• _Exercise instructions_
Write what comes next in the passage about faith and reason, picking up right after its last sentence.

• _Text for analysis_
================
She wasn’t sure where I was going, and in a way, neither was I. The next step, to a rational reliance on the words of the Bible, is a big step; in fact, for many, it has been, and remains, too big a step for them to take.

I resumed. “To move to a personal relationship with God – in the specific, not general sense – requires more; it cannot be based completely and exclusively on reason. It does, in fact, depend also on faith, but it is a faith that stems from, and finds support in, reason.”

“You want it both ways,” she countered. “You want to call it reason when it is simply wishful thinking.”

I knew what she meant, and I acknowledged that I was struggling with putting these thoughts into words. “No, there is a difference that you’re not seeing. Believing in unicorns is a function of faith; there is no evidence for them, and no good reason to believe they exist. But if you had actual evidence – from trusted sources – that such animals existed, your “faith” in them might eventually become reasonable. The problem isn’t that believing in exotic animals is irrational; the problem is that believing in such animals when there is no evidence – no reason – to support that belief is irrational.”

I shifted gears a bit, wanting to get on to the point while there was time.

“Now, put yourself for a moment in the position of the creator-God. You want to give people true free will so that they are not mere automatons, and you want them to choose a relationship with you without forcing them to do so. Your problem is twofold: if you make your presence too intrusive, they will believe because they have no real choice, but if you reveal nothing of yourself, they will have no basis to know you. So, what you do is reveal enough of yourself so that they will see your presence. Then you choose a messenger who will convey your intentions. It must be fined tuned this way so that those who respond do so freely and not under coercion. Those who do respond freely will eventually be made perfect; he will work on them to free them from their fallen nature and to remove some of what separates them from him. Those who reject him get what they are seeking – separation from him.”
================
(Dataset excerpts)
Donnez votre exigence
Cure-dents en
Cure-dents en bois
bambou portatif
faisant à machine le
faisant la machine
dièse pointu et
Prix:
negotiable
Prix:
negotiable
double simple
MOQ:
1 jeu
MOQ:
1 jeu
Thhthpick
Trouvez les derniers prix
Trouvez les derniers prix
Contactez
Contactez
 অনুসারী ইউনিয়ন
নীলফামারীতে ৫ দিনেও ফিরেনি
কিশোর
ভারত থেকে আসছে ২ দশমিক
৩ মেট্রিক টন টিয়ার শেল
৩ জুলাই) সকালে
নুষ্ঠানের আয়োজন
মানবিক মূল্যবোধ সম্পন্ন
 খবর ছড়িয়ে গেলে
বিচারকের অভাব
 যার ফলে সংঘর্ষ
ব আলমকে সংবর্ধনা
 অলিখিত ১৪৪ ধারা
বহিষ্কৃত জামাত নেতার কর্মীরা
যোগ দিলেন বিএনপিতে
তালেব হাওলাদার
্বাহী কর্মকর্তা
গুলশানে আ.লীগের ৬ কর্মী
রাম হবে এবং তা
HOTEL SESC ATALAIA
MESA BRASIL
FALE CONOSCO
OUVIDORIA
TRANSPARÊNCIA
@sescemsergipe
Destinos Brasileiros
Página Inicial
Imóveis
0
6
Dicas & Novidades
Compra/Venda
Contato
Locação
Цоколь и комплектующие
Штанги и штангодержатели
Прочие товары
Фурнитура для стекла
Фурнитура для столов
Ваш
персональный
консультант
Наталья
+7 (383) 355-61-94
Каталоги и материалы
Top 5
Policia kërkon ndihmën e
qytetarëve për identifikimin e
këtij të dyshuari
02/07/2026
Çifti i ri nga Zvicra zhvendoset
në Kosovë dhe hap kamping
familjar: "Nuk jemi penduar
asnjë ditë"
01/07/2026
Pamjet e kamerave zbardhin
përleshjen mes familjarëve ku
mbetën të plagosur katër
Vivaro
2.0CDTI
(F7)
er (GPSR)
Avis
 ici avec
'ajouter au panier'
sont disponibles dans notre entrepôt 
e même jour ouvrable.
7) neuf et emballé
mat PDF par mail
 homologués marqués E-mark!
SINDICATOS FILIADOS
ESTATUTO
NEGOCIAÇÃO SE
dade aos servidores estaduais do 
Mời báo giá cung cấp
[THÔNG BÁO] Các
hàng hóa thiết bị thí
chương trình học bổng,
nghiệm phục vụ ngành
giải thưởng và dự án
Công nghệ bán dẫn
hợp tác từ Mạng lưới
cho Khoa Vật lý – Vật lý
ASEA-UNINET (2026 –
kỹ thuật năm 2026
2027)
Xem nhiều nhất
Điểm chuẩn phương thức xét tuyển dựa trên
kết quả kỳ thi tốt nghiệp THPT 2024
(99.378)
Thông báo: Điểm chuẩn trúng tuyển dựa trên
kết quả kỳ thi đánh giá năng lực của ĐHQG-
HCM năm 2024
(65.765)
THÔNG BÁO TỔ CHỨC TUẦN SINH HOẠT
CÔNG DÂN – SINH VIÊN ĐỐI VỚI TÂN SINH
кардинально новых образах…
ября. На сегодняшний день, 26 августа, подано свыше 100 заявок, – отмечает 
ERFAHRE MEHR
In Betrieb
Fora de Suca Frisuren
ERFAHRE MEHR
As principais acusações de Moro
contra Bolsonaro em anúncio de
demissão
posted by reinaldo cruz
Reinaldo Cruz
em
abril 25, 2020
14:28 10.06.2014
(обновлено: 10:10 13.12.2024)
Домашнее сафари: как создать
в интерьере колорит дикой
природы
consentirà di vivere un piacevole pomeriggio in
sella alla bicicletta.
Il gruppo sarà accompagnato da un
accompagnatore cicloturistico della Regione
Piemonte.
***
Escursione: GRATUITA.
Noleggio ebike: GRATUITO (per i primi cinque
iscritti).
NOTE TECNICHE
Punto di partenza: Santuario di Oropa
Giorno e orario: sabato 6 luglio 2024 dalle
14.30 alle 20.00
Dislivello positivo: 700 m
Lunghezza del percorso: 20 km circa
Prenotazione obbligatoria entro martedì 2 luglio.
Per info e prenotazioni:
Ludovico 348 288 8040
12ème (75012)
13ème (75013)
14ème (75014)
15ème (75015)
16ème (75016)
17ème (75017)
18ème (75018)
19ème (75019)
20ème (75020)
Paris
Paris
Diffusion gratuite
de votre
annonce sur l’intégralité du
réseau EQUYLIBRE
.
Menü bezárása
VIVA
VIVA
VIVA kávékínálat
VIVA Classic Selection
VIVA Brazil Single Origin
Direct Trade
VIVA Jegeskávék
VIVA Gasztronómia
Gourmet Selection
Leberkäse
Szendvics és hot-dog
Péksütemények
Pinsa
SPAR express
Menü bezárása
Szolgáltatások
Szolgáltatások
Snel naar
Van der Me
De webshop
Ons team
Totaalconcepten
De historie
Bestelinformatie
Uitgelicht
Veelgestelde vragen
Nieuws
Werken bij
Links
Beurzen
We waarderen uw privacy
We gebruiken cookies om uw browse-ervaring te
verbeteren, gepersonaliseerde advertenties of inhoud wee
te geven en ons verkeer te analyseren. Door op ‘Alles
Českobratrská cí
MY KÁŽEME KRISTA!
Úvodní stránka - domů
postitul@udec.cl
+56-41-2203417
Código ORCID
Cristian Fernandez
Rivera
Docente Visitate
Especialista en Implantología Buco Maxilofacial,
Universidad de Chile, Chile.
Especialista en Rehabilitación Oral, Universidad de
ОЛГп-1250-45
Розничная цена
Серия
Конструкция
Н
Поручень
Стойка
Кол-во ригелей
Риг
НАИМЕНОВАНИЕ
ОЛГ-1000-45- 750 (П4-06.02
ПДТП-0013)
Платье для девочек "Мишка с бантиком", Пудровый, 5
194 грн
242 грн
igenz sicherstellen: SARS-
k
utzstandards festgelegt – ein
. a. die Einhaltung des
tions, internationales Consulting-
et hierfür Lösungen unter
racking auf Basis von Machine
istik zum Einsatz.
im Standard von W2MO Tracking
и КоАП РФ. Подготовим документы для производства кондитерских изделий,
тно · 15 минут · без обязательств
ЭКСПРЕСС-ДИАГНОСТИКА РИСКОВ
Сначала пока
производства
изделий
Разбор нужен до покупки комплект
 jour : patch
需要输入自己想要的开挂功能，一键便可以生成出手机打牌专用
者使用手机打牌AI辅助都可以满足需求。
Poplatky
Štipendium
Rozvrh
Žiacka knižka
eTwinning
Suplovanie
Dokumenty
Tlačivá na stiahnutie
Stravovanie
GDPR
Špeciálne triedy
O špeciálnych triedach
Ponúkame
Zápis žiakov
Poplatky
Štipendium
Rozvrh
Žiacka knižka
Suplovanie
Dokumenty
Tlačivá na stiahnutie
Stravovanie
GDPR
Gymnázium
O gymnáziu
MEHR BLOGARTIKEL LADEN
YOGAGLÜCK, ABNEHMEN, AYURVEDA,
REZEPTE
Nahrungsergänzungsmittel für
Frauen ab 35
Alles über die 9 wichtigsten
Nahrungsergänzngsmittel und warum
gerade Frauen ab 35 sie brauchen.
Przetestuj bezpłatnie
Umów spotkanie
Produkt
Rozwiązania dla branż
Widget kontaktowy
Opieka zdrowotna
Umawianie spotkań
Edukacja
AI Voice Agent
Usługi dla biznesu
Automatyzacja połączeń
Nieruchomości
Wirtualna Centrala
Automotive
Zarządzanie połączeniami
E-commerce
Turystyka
================
• _Answer below_
“Christianity affirms that God chose a particular people to convey this message. He used prophets to speak for him, then sent his son. Much of what I trust in about God comes from the words of that son, Jesus. If Jesus is a reliable source (i.e. that he has a basis to know what he claims to know and that he is honest), then I am justified in trusting what he says. If so, then he is a good source of information about God. If he says that God has offered us salvation and prepared a place for us to spend eternity, I can trust that information if I can trust Jesus. I acknowledge that my confidence that there is a heaven is pure faith – I believe it because Jesus says it. But my trust in Jesus is not based on faith. That would be mere wishful thinking. I believe that Jesus rose from the dead not because the Bible says it, but because the evidence of it is very strong, and the evidence against it is not. I don’t believe Jesus rose from the dead because I have faith, or because the Bible said it; I have faith that what Jesus said was true and that the Bible is trustworthy because I first had proof that Jesus did what he claimed he would do. He fulfilled the prophecies of centuries before, died for us and then rose from the dead.”

“But,” she began, again shaking her head ….

Enough for one day, I concluded. The next step would be to show why what we know about Jesus is reliable. But I had places to go, and she needed more time to think about what we had covered so far.